In short, while on croyait this and on croyait that, Danton and his interesting friend were stowed in the deepest dungeon of the Abbaye. The credit of this, the most audacious proceeding of the Robespierre party, is due to St. Just. Camille was an active and pungent pamphleteer, and had borrowed from Danton a witticism upon the lofty manner in which St. Just carried his head. Il porte la tête comme un Saint Sacrement, said Camille in his pamphlet. The joke and its author were denounced to St. Just. Je lui ferai porter la tête comme St.
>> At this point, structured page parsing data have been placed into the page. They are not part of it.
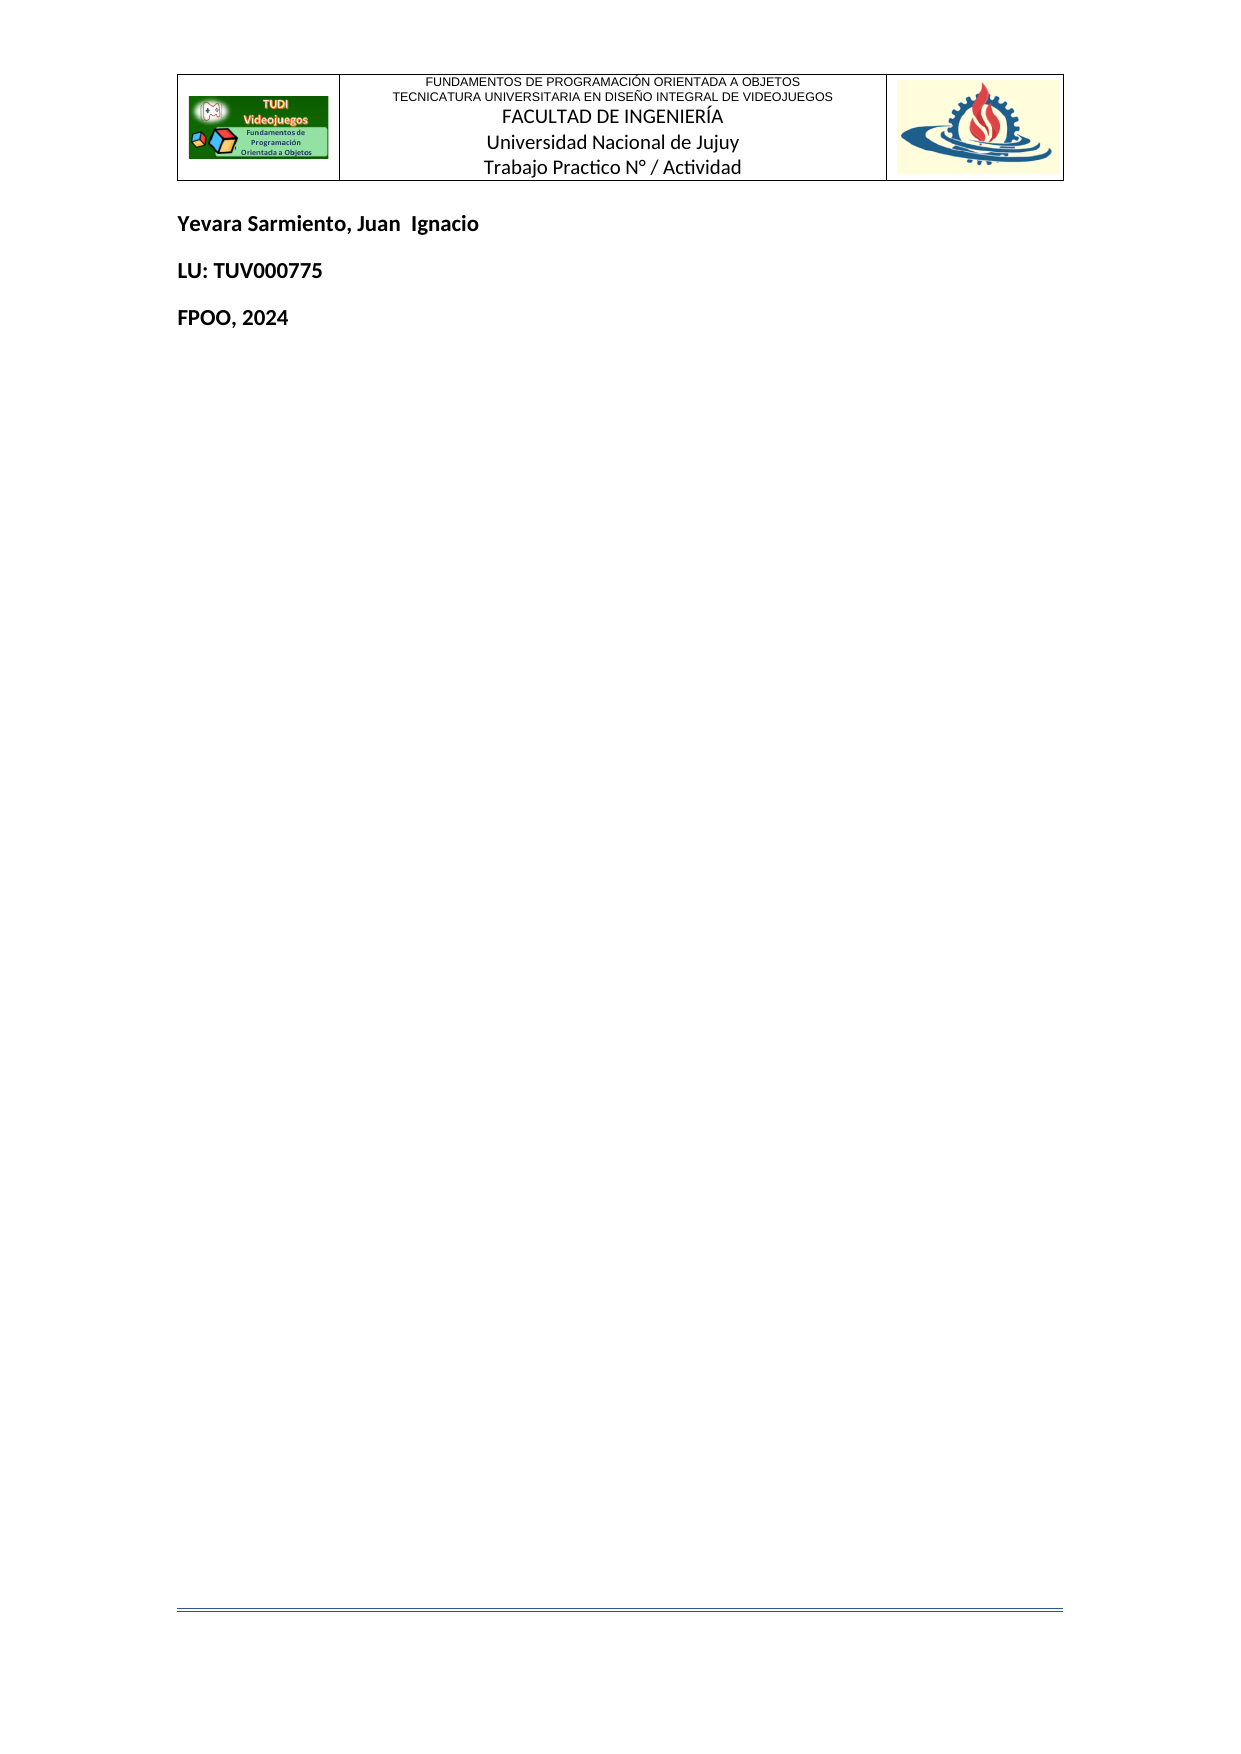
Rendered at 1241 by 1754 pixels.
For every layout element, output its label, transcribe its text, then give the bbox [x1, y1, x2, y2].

picture [897, 80, 1060, 174]
picture [188, 96, 329, 159]
text LU: TUV000775 [177, 256, 1063, 284]
text FPOO, 2024 [177, 303, 1063, 331]
text Yevara Sarmiento, Juan Ignacio [177, 209, 1063, 237]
Denis, was the reply.* This exchange of pleasantries was followed up on the part of St. Just by a report to the Convention, in which Danton was found guilty (accused would be an inapplicable term) of conspiring with the Duke of Orleans, Dumouriez, and the Girondists. It was moved, for the sake, we presume, of la bienséance, that

*Our readers will recollect that the Saint Sacrament-the Host,-is in Roman Catholic countries carried in procession with a great show of reverence, and that the martyrdom of St. Denis was by decapitation, and that the legend says that he carried his head in his hand from the place of execution to that of burial. We have heard from a person who has seen both, that we may form a lively notion of the stateliness in which poor St. Just carried his head, by the manner in which Mr. Robert Grant, the present judge-advocate general, performs the same function.